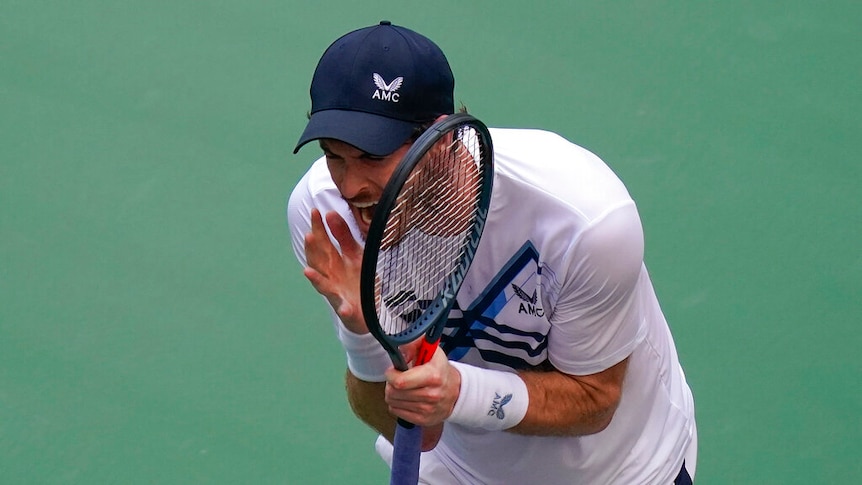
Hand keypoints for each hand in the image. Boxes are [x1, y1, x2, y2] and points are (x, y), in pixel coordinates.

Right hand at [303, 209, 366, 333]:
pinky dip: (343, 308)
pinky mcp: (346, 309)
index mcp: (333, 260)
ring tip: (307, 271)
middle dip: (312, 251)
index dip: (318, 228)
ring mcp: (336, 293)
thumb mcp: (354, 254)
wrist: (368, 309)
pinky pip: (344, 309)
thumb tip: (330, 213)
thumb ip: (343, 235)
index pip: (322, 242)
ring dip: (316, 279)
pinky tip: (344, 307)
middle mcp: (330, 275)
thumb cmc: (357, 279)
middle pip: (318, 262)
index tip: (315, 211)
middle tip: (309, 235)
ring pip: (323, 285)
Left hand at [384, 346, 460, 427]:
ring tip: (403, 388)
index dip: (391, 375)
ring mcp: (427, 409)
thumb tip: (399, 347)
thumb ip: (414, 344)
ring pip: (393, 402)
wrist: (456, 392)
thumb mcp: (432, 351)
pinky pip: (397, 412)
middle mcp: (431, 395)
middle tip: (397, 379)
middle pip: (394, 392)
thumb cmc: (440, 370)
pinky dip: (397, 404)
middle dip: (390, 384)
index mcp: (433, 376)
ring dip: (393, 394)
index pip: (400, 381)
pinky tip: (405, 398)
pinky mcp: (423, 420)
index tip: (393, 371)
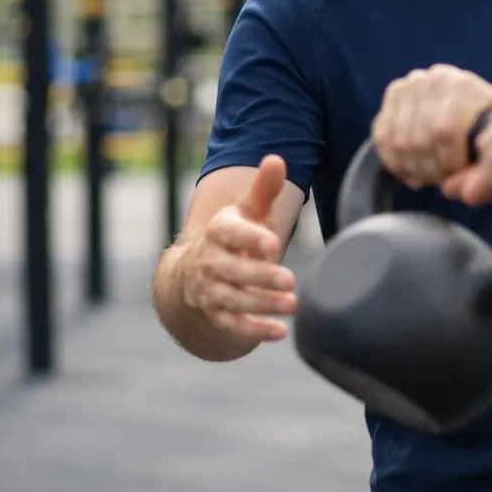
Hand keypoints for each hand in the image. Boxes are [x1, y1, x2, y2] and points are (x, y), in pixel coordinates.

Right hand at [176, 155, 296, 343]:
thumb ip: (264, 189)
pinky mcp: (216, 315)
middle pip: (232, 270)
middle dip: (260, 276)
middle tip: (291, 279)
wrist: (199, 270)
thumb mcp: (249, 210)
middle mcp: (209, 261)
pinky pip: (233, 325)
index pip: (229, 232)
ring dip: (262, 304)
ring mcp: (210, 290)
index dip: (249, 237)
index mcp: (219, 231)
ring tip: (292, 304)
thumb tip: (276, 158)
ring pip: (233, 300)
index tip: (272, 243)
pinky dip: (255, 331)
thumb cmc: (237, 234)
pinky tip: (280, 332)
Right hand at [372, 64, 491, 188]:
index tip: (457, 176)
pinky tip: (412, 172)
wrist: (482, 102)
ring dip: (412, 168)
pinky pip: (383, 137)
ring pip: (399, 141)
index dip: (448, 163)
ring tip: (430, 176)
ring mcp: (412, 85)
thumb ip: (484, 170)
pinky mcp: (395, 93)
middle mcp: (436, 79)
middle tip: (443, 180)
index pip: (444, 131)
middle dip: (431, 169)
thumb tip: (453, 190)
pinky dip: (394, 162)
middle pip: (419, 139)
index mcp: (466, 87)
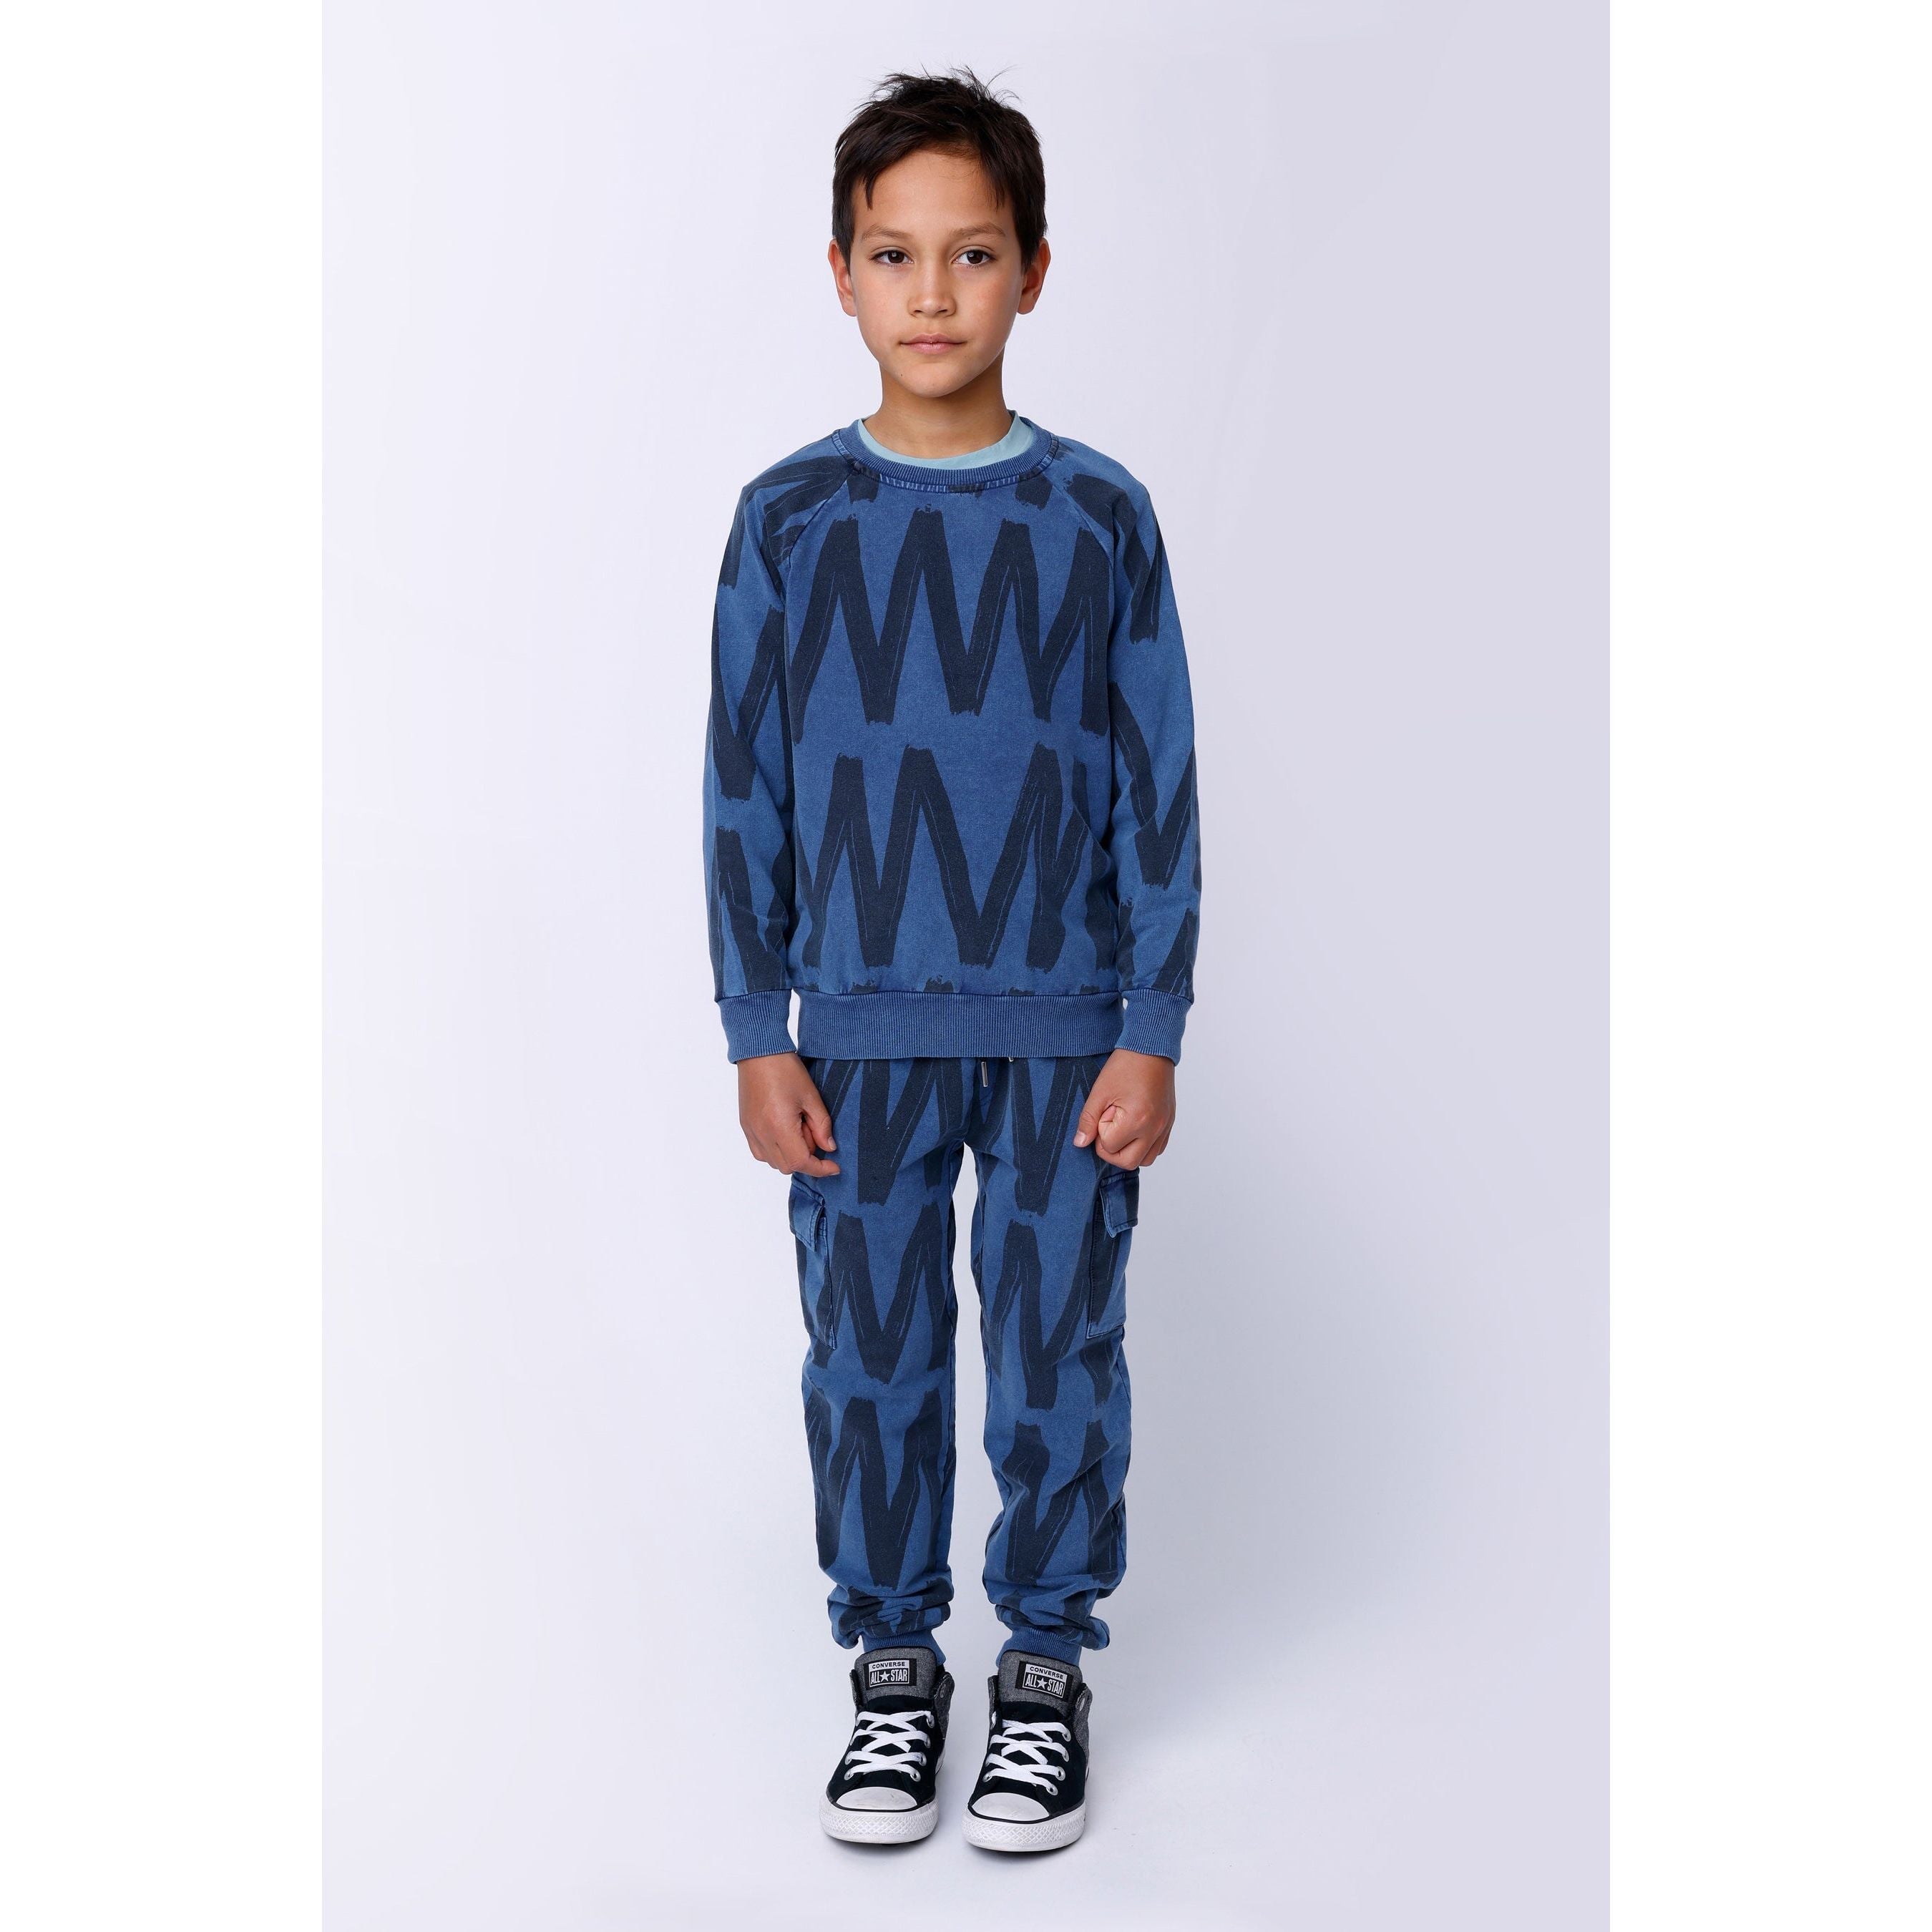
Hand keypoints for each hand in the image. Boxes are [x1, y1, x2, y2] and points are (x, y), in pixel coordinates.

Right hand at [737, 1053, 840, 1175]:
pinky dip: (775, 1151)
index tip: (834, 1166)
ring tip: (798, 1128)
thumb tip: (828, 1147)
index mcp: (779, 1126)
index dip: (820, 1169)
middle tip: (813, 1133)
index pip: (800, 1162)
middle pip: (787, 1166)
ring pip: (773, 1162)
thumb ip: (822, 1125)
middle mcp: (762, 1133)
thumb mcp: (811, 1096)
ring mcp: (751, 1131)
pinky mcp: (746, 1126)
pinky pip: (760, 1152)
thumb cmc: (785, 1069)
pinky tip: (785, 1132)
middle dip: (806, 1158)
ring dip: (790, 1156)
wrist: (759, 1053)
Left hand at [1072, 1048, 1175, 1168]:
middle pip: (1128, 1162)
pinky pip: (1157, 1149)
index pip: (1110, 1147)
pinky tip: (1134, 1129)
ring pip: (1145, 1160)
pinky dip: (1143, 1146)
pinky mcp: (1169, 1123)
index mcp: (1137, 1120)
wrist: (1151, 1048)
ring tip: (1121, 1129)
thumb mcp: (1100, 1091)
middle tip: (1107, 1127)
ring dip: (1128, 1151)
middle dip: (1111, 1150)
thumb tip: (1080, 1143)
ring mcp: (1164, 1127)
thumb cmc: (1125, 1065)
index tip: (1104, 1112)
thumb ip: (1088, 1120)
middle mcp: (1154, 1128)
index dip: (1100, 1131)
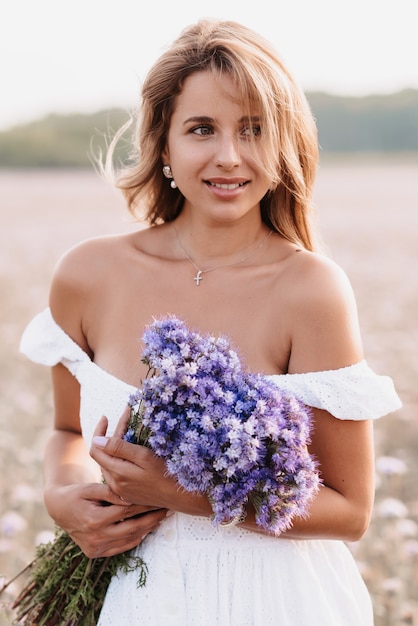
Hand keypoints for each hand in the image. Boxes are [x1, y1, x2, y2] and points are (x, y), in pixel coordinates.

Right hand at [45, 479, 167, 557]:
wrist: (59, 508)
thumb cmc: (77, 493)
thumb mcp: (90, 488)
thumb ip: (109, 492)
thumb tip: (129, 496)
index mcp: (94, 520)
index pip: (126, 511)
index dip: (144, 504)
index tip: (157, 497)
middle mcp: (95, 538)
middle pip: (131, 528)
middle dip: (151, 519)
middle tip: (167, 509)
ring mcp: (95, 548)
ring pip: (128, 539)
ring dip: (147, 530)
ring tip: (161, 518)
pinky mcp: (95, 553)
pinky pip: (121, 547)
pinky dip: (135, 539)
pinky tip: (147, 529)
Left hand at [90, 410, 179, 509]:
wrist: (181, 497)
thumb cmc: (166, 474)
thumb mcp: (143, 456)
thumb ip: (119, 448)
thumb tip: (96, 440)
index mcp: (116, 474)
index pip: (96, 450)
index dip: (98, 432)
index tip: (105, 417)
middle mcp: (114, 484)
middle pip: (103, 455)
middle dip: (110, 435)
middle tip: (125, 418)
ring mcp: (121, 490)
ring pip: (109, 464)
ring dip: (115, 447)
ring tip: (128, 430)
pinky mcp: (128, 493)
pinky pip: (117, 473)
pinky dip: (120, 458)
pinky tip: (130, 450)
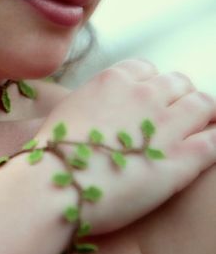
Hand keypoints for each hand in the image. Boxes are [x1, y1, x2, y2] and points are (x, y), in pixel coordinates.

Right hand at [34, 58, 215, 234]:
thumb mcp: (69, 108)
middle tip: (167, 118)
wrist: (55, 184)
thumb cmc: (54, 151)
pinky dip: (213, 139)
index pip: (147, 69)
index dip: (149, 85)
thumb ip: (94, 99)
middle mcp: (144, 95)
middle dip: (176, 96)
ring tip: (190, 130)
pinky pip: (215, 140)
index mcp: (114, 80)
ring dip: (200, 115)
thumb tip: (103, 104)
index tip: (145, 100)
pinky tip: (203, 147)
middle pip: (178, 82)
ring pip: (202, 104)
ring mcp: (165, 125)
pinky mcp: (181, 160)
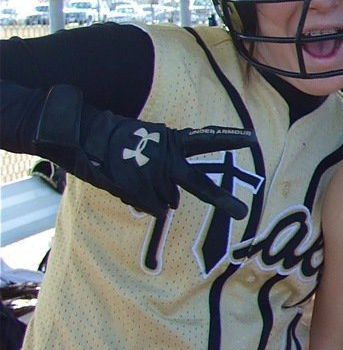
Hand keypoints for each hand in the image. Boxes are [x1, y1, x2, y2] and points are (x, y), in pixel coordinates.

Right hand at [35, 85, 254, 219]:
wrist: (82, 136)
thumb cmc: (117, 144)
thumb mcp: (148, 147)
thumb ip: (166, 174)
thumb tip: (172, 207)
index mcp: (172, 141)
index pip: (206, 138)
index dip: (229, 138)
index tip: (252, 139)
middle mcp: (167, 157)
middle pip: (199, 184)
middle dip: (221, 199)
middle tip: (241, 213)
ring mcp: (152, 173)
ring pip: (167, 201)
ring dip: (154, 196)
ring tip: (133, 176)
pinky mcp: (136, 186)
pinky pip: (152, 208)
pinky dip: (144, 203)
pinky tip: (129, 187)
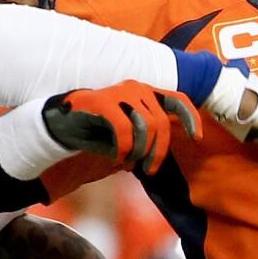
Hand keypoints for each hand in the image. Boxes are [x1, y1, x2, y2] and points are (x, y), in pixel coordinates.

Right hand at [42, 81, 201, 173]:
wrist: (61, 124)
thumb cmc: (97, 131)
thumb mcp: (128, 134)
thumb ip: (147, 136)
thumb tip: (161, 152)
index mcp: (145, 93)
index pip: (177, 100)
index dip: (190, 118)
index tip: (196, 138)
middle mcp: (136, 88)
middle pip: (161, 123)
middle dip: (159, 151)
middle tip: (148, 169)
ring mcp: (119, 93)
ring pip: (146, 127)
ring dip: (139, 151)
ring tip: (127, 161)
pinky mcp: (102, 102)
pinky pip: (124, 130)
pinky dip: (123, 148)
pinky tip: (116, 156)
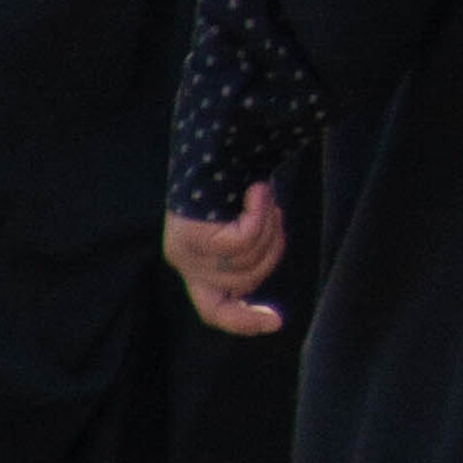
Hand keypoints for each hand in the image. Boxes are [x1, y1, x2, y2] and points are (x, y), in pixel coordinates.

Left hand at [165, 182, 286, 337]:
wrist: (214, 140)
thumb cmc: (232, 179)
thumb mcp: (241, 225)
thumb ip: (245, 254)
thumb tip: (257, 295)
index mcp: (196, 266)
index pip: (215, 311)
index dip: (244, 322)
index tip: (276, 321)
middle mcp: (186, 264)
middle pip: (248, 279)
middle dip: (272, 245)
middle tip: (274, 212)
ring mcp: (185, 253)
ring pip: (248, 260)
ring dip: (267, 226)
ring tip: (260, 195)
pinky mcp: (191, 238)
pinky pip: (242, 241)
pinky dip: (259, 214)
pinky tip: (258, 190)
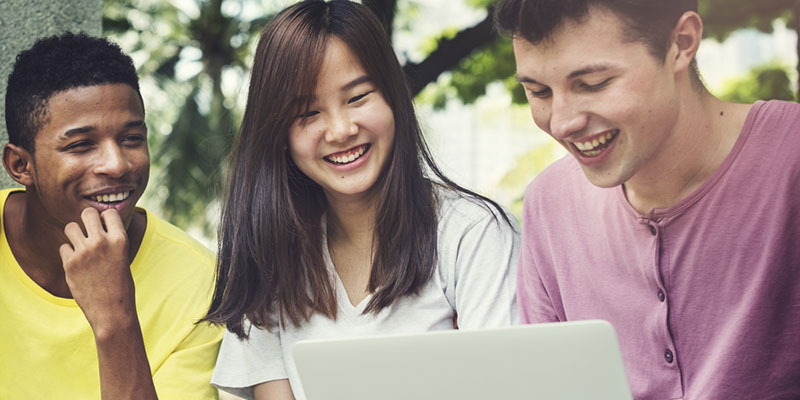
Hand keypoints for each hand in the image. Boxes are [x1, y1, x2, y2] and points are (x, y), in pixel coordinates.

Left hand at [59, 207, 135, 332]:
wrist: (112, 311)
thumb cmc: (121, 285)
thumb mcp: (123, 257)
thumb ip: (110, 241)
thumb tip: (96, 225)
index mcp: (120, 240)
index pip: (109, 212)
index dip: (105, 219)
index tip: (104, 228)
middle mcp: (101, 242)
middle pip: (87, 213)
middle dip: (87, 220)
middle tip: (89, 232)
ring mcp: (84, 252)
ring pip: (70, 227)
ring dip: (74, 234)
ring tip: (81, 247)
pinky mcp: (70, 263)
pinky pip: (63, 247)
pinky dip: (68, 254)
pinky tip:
----------------------------------------
## EXERCISE INSTRUCTIONS:
Every line above in the stretch from the one with "pinky pip: (344, 309)" through the one with "index mcp: (779, 1126)" is to be transcribed exactly, ends included. No picture is copied.

## EXPECTED ANSWER:
pinky pip: (344, 309)
thumb tip: (330, 213)
thumb ip: (343, 235)
index pip: (322, 242)
ring dip: (316, 279)
pinky tip: (344, 307)
middle mcp: (330, 275)
thumb cmc: (357, 279)
middle pip: (318, 262)
index tip: (315, 211)
middle tip: (309, 235)
ring pip: (323, 285)
Left hand at [384, 346, 460, 427]:
ring tip: (403, 388)
index dip: (391, 375)
ring mcp: (427, 409)
thumb tip: (399, 347)
thumb ip: (414, 344)
ring pip: (393, 402)
wrist: (456, 392)
thumb mcp: (432, 351)
pinky pip: (397, 412)
middle mcp: (431, 395)
middle tip: (397, 379)
middle pip: (394, 392)
thumb cmc: (440, 370)
pinky dip: (397, 404)
middle dip: (390, 384)
index mcp: (433, 376)
ring dip: (393, 394)
index pip: (400, 381)
pinky tip: (405, 398)
pinky mcp: (423, 420)
index tip: (393, 371)
Hand keypoints for each hand in the image. Boxes are [x1, y1, x2, y2] and points are (x, y), in pixel coordinates.

Right hand at [176, 155, 296, 343]:
thumb ip: (264, 189)
pinky mcp: (216, 315)
middle pip: (232, 270)
middle dip: (260, 276)
middle tip: (291, 279)
wrist: (199, 270)
thumb mcp: (249, 210)
middle mcp: (209, 261)
pinky pip: (233, 325)
index pip: (229, 232)
ring dip: (262, 304)
ring mcp: (210, 290)
index dip: (249, 237)
index mcp: (219, 231)
ring tip: (292, 304)
thumb tip: (276, 158)
ring pip: (233, 300)
index tip: (272, 243)
pinky dip: (255, 331)
thumb cmc: (237, 234)
pinky tip: (280, 332)
Right hand at [372, 64, 491, 188]:
index tip: (457, 176)
pinky tip: (412, 172)
wrist: (482, 102)
ring dip: (412, 168)
pinky pip: (383, 137)
ring pip: (399, 141)
index dip: (448, 163)
ring tip: (430, 176)
ring mcp: (412, 85)
thumb ip: (484, 170)
pinky mcp: (395, 93)
middle mcp: (436, 79)
middle tip: (443, 180)
index pip: (444, 131)
middle dip: (431, 169)
thumb tip: (453, 190)
pinky dip: (394, 162)
middle pip: (419, 139)
index mcp: (466, 87)
Hand keypoints for each hand in the image. Boxes are [x1, y1, x2, y2] and points are (x, y), in pixel coordinates.

Right hand at [737, 1053, 840, 1175]:
pinky dip: (775, 1151)
index tip: (834, 1166)
ring tip: (798, 1128)
thumb tip: (828, 1147)
index mcp: (779, 1126)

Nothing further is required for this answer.